December 1991/Doctor C's Pointers

Columns

Doctor C's Pointers®

Data Structures, Part 8: Circular Lists

Rex Jaeschke

Rex Jaeschke is an independent computer consultant, author and seminar leader. He participates in both ANSI and ISO C Standards meetings and is the editor of The Journal of C Language Translation, a quarterly publication aimed at implementors of C language translation tools. Readers are encouraged to submit column topics and suggestions to Rex at 2051 Swans Neck Way, Reston, VA 22091 or via UUCP at rex@aussie.com.
Previous installments have described both singly- and doubly-linked lists. All of these lists have used some sort of sentinel to indicate the end of the list, typically, a pointer with value NULL). Doubly-linked lists used a tail as well as a root pointer, for traversing the list in reverse order. Other variations are possible. For example, consider a singly-linked list. Instead of the last node pointing to NULL, why not have it point back to the first node? Such a list is called a singly-linked circular list. A singly-linked circular list can still have a root pointer pointing to one of the nodes and can process all the nodes in the list by starting at the one pointed to by the root, then continuing through the list until it gets back to the starting point. You know a cycle is complete when the current node's forward pointer is the address of the starting node, assuming, of course, the node had remained intact. In the case of a doubly-linked list, the backwards pointer of the first node would be the address of the last node so the circle would also be completed in that direction. A doubly linked list does not need a special tail pointer since the tail can be determined from the root. That is, the root pointer points to the first node and that node's backward pointer points to the last node. (Throughout this article, the first and last nodes refer to the first and last nodes in one cycle. In actual fact, there are no end nodes in a circular list.)
The structure template for a circular list node is the same for a non-circular list. The difference is that in a circular list you no longer set or test for NULL terminators but, rather, check to see if the list has gone "full circle."
There are numerous kinds of applications where the entries in a list are to be processed iteratively either for a given number of iterations or indefinitely. One example is the list of active programs being executed by an operating system. In many cases, the nodes are organized in some order. It might be chronological, alphabetic by name, or in some ascending or descending order of priority, for example.

▶ Extracted data:

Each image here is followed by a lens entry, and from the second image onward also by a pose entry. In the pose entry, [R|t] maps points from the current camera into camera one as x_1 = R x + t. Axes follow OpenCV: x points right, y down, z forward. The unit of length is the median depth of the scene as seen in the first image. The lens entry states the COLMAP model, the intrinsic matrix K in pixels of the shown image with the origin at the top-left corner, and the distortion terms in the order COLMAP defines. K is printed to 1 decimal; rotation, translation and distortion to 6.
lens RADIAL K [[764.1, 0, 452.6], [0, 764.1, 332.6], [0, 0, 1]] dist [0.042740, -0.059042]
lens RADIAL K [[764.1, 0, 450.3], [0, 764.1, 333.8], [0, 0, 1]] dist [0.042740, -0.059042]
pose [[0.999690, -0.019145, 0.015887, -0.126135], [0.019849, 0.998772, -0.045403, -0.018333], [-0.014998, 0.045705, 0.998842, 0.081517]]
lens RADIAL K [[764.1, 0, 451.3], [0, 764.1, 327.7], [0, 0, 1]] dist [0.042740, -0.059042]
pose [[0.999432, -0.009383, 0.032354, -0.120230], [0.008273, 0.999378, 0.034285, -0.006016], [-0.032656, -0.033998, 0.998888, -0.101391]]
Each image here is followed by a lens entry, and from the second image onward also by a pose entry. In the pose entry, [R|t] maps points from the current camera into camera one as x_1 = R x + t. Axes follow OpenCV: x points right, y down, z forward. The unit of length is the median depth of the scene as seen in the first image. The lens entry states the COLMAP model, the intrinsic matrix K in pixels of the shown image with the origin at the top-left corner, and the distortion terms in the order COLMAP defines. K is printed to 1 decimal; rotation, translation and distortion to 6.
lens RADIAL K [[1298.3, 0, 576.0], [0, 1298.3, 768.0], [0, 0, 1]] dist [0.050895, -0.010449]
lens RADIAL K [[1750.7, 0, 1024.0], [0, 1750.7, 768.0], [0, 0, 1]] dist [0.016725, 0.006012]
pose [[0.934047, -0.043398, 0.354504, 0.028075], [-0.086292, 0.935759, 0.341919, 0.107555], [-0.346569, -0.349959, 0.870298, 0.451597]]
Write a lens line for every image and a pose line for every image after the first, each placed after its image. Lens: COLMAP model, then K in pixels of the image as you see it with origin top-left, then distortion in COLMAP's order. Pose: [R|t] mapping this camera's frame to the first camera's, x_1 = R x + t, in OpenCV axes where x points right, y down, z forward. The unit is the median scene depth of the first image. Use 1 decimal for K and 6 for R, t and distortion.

▶ Task to complete: From the circular lists column above, please list the occupations named in the sentence beginning "Rex Jaeschke is an independent computer consultant".

▶ Output of the task:
- Independent computer consultant
- Author
- Seminar leader